Which is a shame, because with the Tucson making a push towards a more ‘semi-premium’ market, having a hybrid to compete against the RAV4 would not only help Hyundai’s image, but also give local buyers more choice.

Ford Bronco

In a mystery almost as baffling as the Bermuda Triangle, Ford managed to use the right-hand-drive-capable (and Australian-developed) Ranger T6 platform and turn it into the left-hand-drive-only Bronco.

If there was any Blue Oval model likely to give the Ranger a helping hand in the sales race, it’s the adventurous Bronco.
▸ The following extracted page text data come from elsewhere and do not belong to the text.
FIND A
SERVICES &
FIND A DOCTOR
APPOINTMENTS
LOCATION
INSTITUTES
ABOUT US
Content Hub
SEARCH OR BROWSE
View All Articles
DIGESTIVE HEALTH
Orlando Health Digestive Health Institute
While perhaps lacking the same name recognition as the Mustang, the more practical nature of the Bronco SUV would (in our mind’s at least) have made the Bronco a popular addition to the local line-up.

While we concede the rugged off-roader market is small and the Jeep Wrangler is hardly a best-seller, it’s hard to believe that Ford couldn’t have made a go of the Bronco Down Under given our love of rugged vehicles, including its twin-under-the-skin Ranger.

Kia Telluride

Not only is it the best car Kia makes, it was literally the best in the world - winning the 2020 World Car of the Year award - but that hasn’t helped Kia Australia get the Telluride.

The Kia version of the new Hyundai Palisade, it would give the brand a much-needed competitor to the popular Toyota Prado, with its sizeable cabin accommodating up to eight people.

Unfortunately, while the Palisade is made in South Korea and can be built in right-hand drive, the Telluride is strictly a made-in-the-USA proposition, so is left-hooker only.

Which is a shame not only for Kia, as demand for SUVs shows no signs of wavering, but also local buyers who want a big, practical SUV for large families.